Брови Бодстрема удивленно взметнулись вверх.
— Редкая фамилия. Такую раз услышишь, не забудешь никогда. Простите, что лезу не в свое дело, но где вы с ней познакомились?
— На острове Фредериксе, когда разбирался с вопросом о гибели трех шведов, — нетерпеливо ответил Бьерн.
— Ах да, Фредериксе… Все правильно! — воскликнул Леннарт и победоносно взглянул на Бьерна. — Это похоже на мистику, но, возможно, вы до сих пор связаны с Хеленой через человека, который разлучил вас с Астрид и который одновременно является не кем иным, как прямым потомком Жозефины!
Бьерн уставился на него как громом пораженный.
— Вы считаете, что это возможно? — выдавил он наконец.
— Знаете, Бьерн, — развел руками Леннарт, — с недавних пор я пришел к выводу, что все в этом мире возможно! После того как моя собственная дочь вышла замуж за жившего в Лондоне индейца, родившегося на берегах Амазонки, который затем поменял бразильское гражданство на датское и переехал в Гренландию, где они живут и по сей день, вы, наверное, согласитесь, что это действительно так.

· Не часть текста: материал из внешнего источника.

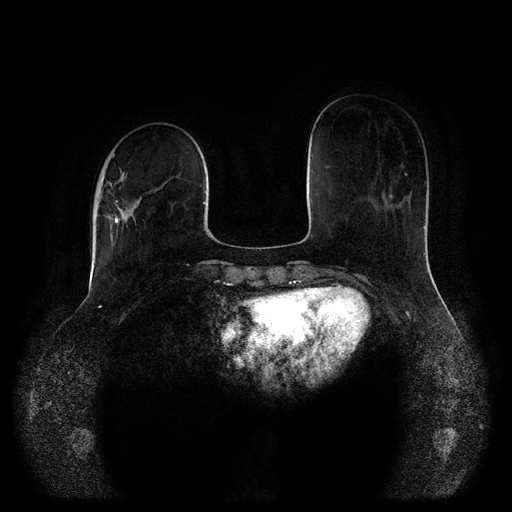
Breast MRI (dynamic contrast-enhanced, multi-phase), one axial slice. Slice 30 of 116 in the series (ordered by position). Dynamic contrast-enhanced series, time point 2 of 5 at this slice position (early post-contrast). 1.5 T. TE 2.6 ms, TR 5.2 ms. 2 mm slice thickness. 512 × 512 image matrix, field of view 380 × 380 mm. Female patient, age 52 years.
Annotated regions visible in this slice (semi-automatic segmentation, software-assisted and operator-edited):
- breast lesion (labelled 'tumour' in the annotation; benign lesions carry a separate 'benign' label): bounding box (x1, y1, x2, y2) in pixels: (105, 171, 144, 250)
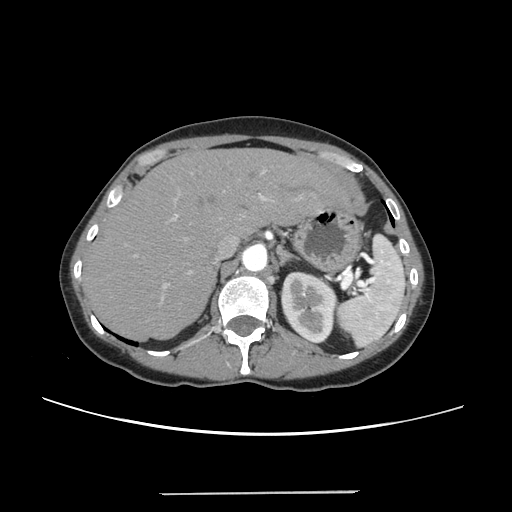
Contrast-enhanced abdominal CT, one axial slice; slice 175 of 240 in the series (ordered by position); 120 kVp; soft-tissue window (W 400 / L 40 HU); 512 × 512 image matrix, field of view 371 × 371 mm. From the clinical record (not read from this slice): patient: female, age 52 years at operation; diagnosis: colorectal cancer liver metastases, imaged before liver resection; multiple liver metastases: no; largest metastasis: 1.5 cm; disease in both lobes: no.
Outlined on this slice (expert manual segmentation):
- liver: box from (x=86, y=150) to (x=348, y=339) px
- planned liver remnant (the part of the liver to remain after resection): (x=86, y=150)–(x=349, y=339)
- portal vein (with intrahepatic branches): (x=134, y=171)–(x=303, y=288)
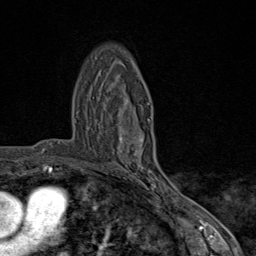
Breast MRI (dynamic contrast-enhanced), one axial slice. Position 51 of 80 along the scan axis. Cropped to one breast. Dynamic contrast-enhanced series, time point 2 of 9 at this slice position (early post-contrast). 1.5 T. TE 1.8 ms, TR 4.3 ms. 256 × 256 image matrix. Female patient.
Annotated regions visible in this slice (semi-automatically segmented with operator editing):
- enhancing-tissue mask used for the functional tumour volume (all voxels passing the contrast-enhancement thresholds inside the analysis volume; usually the tumour): bounding box <119,104,168,198> (left, top, right, bottom; pixels)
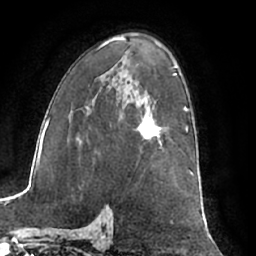
Breast MRI (dynamic contrast-enhanced), one axial slice; slice 41 of 66 in the series (ordered by position); cropped to one breast; dynamic contrast-enhanced series, time point 2 of 7 at this slice position (early post-contrast); 1.5 T; TE 3 ms, TR 6.2 ms; 2.4 mm slice thickness; 256 × 256 image matrix. Female patient.
Outlined on this slice (semi-automatically segmented with operator editing):
- enhancing-tissue mask used for the functional tumour volume (all voxels passing the contrast-enhancement thresholds inside the analysis volume; usually the tumour): box from (x=136, y=107) to (x=161, y=142) px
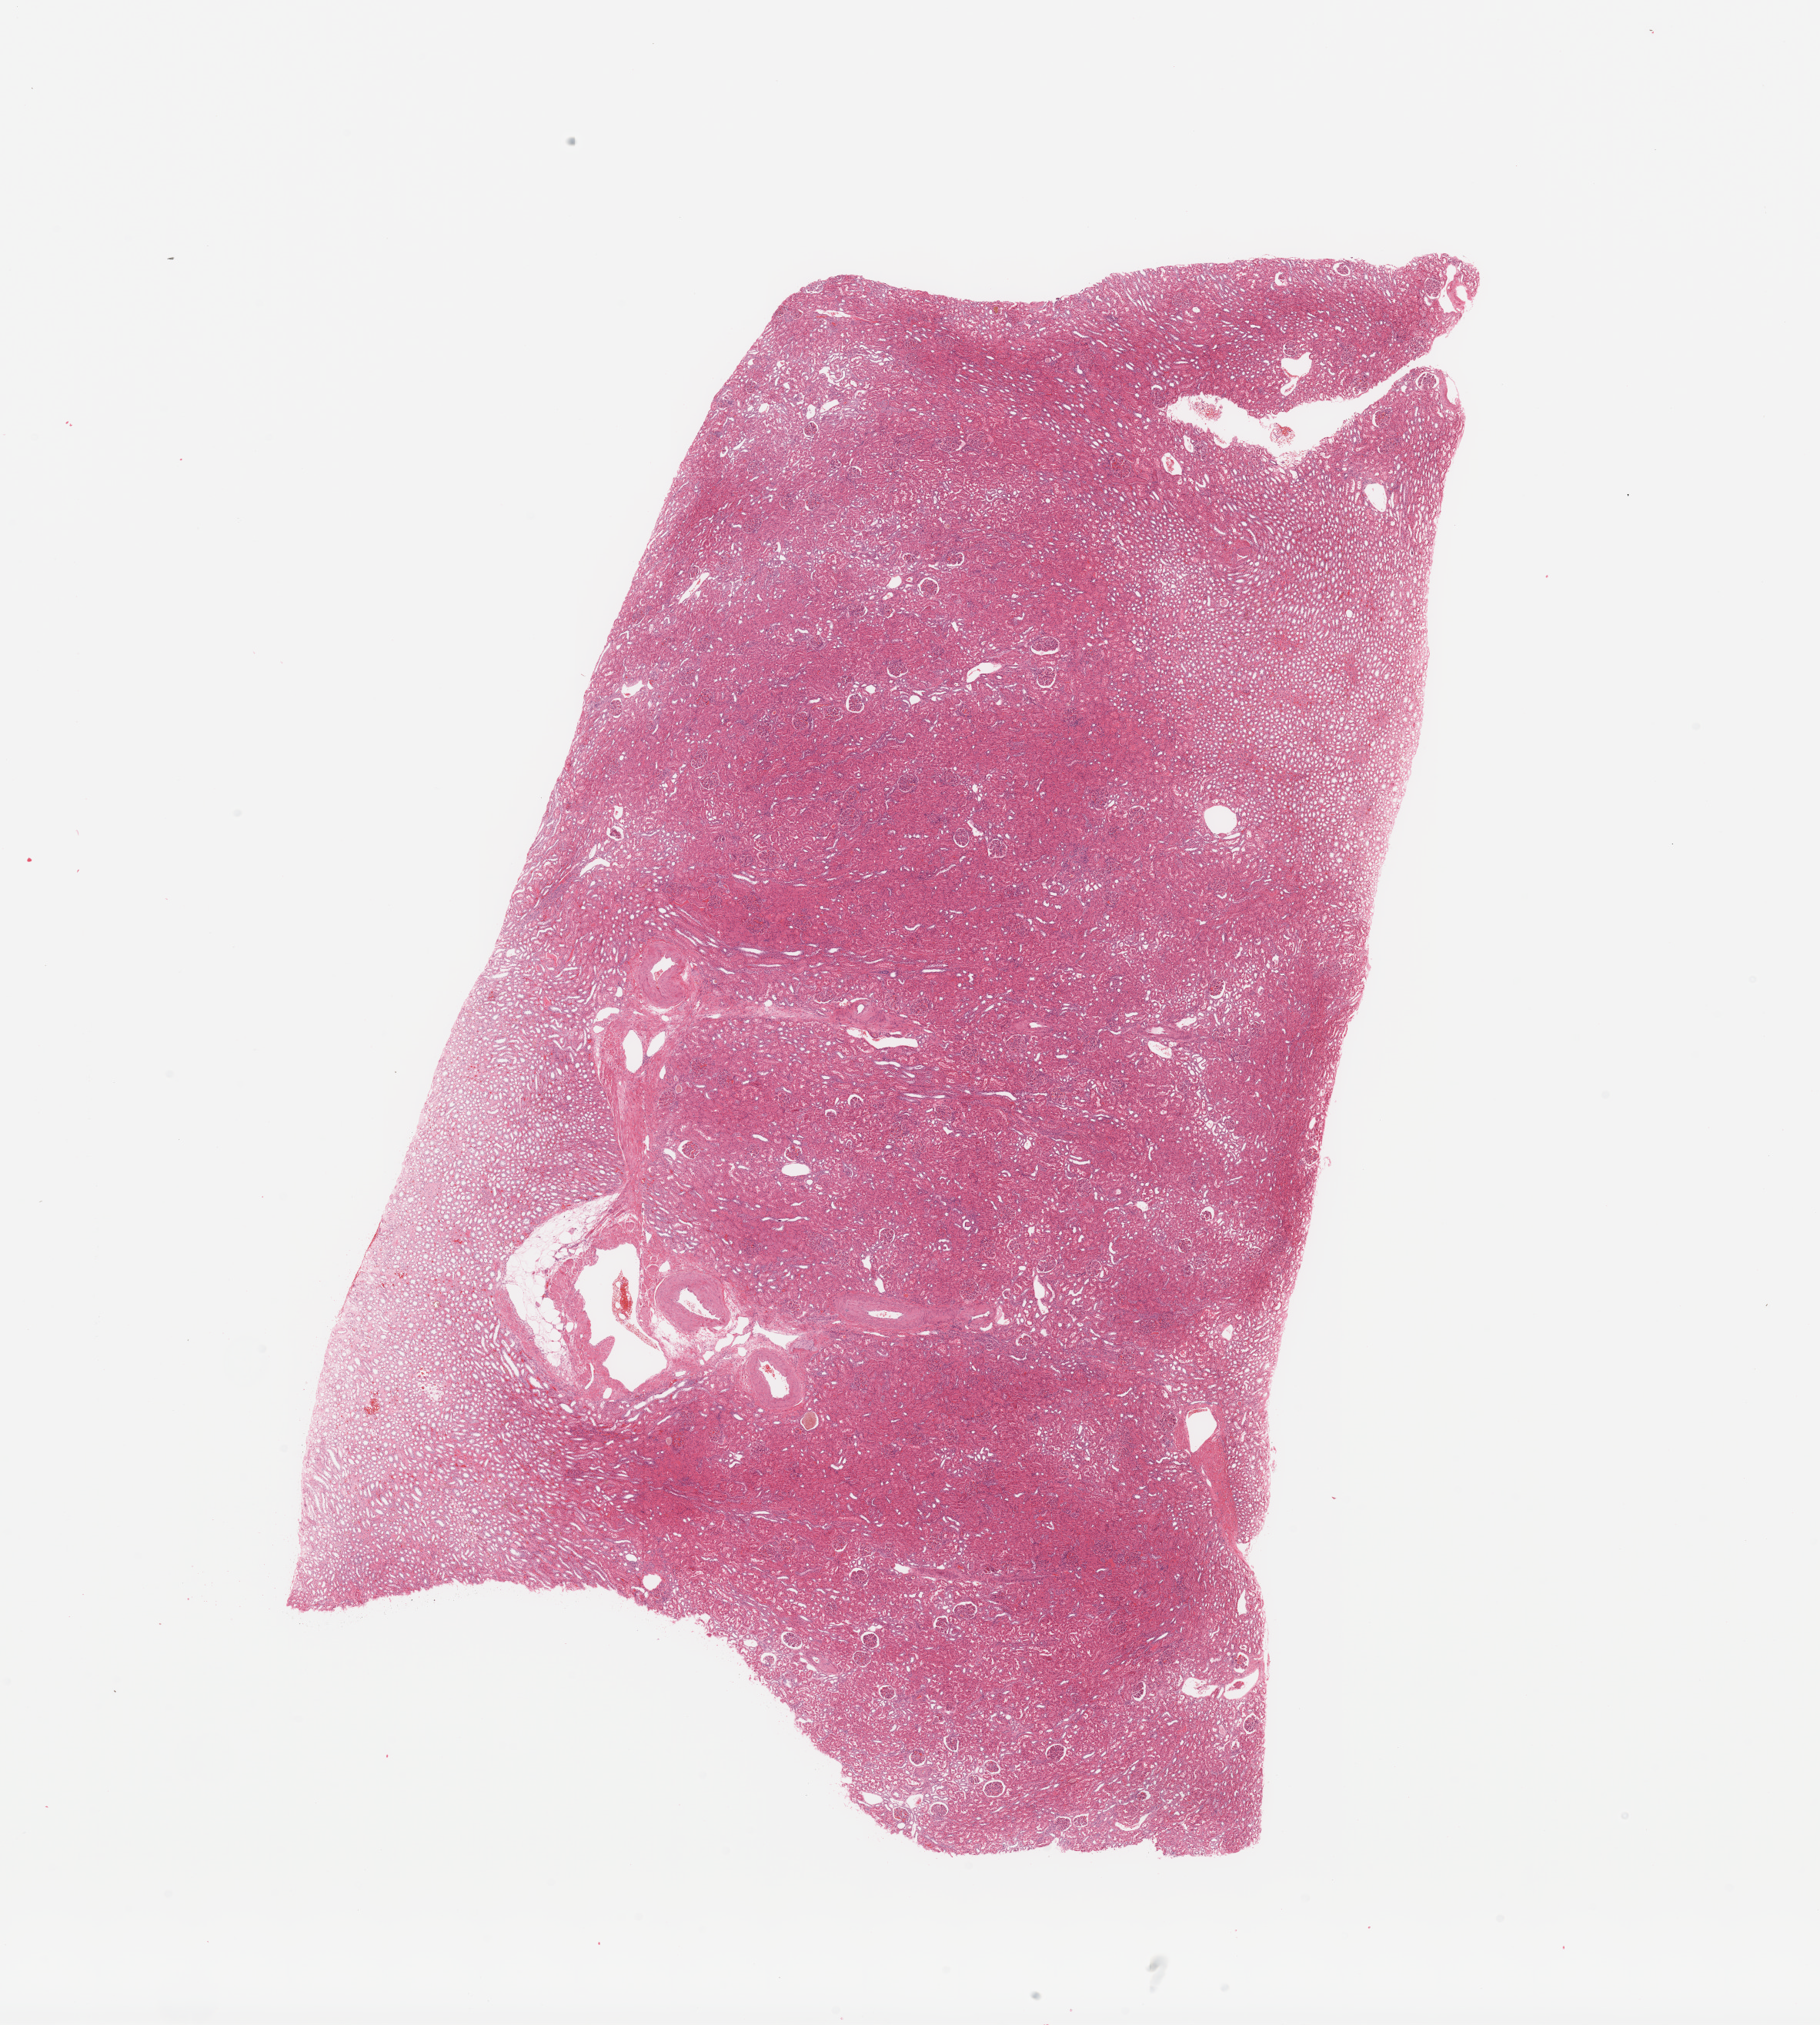
H&E-stained whole-slide image, shown as a low-resolution overview of the whole scanned area (about 18.7 x 20.8 mm, acquisition: 20x scan). Normal (non-tumour) tissue sample, sampled site: kidney. 52-year-old male patient.
* this section: normal (non-tumour) tissue from the same patient
* patient diagnosis: Renal cell carcinoma, NOS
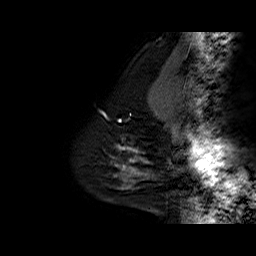
Breast MRI (dynamic contrast-enhanced), one sagittal slice; position 12 of 60 along the scan axis; dynamic contrast-enhanced series, time point 2 of 6 at this slice position (early post-contrast); 1.5 T; TE 6.3 ms, TR 32.5 ms; 256 × 256 image matrix, field of view 200 × 200 mm. Female patient. Case-level facts recorded for this patient, not image findings: setting: breast cancer imaged before/during neoadjuvant chemotherapy; receptor status: triple-negative.
Outlined on this slice (semi-automatically segmented with operator editing):
- analysis volume of interest (the breast-tissue region the enhancement analysis was run in; not a lesion): box from (x=110, y=145) to (x=148, y=177) px
- tumour enhancement mask (voxels above the 100 % enhancement threshold inside the analysis volume of interest): (x=118, y=146)–(x=147, y=171)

— Да-да, конечно… — Бьерн растерянно посмотрел на Леннарта. — Я просто никогда не слышал об этом…
Бодстрем пожал плечами.
— Все это случилось буквально недавно. Вы ведь знаете, что получить разрешение жить в Гренландии, даже если ты сам коренной датчанин, чрезвычайно трудно. Но моему зятю это каким-то чудом удалось. Возможно, ему пошли навстречу потому, что он, как индеец, принадлежит к одной из редких вымирающих народностей мира, которые следует оберегать. А может, — хмыкнул Леннарт, — датчанам было просто любопытно посмотреть, как уроженец жаркой Амазонии, привыкший к щебетанию колибри и к аромату редких тропических цветов, будет приспосабливаться к жизни в ледяной хижине-иглу.
— Насколько я понимаю, это у него получилось?
— О да! Можно сказать, что эксперимент удался. А моя дочь даже научилась есть сырую мороженую рыбу и печень тюленя, как и положено истинным гренландцам. — Леннарт грустно покачал головой. — Мне остается лишь надеяться, что когда-нибудь ей это все-таки надоест. И они переедут хотя бы в Амазонию…
— Вашей дочери, видимо, с самого начала хотелось жить интересной жизнью.
— Ваша жизнь, Бьерн, не менее интересна! — кивнул на монитор Бодстрем. — Вы заняты поисками потомков Жозефины Богарне, и от результатов этих поисков зависит, видимо, очень многое.
— Да, именно так. — В голове Бьерна гудело. — Но как вы узнали об этом человеке?
— Нас свела вместе самая большая семья в мире — семья ООН, — улыбнулся Бодстрем. Он чуть расслабил узел галстука. — Два года назад меня вызвали в Женеву для участия в работе нашей делегации, которая обсуждала вопросы, связанные с реализацией прав человека в Дании. Эта проблема стояла тогда довольно остро, ведь многим постоянно проживающим в Дании иностранцам отказывали в праве получить датское гражданство, участвовать в выборах и так далее. Так что обсуждения проходили весьма бурно как на самой конференции, так и в кулуарах. Естественно, что в ходе работы мы быстро перезнакомились со всеми остальными делегатами из других стран. Тот человек, о котором я сейчас говорю, представлял Францию. Я сразу обратил на него внимание. Гастон выделялся каким-то особым, лишь ему одному присущим шармом, соединенным с удивительным умением необыкновенно изящно формулировать самые заковыристые политические проблемы. Причем делал он это с такой непринужденностью, которая свидетельствовала о том, что в детстве этот человек получил безукоризненное образование, соединенное с аристократическим воспитанием. И, что удивительно, он совсем не стремился выпячивать эти качества, а скорее старался держаться в тени. Похоже, сказывалось чувство такта, порожденное все тем же воспитанием. — Губы Бодстрема тронула улыбка. — Признаюсь, я был не единственным, кто буквально влюбился в Гастона де Рошфора де ла Валетта. Другой жертвой его обаяния стала Астрид Пальмгрен, которая тоже работала в нашей делегации.
— Значит, это произошло два года назад! — вырвалось у Бьерна. — А я был в то время в Судане.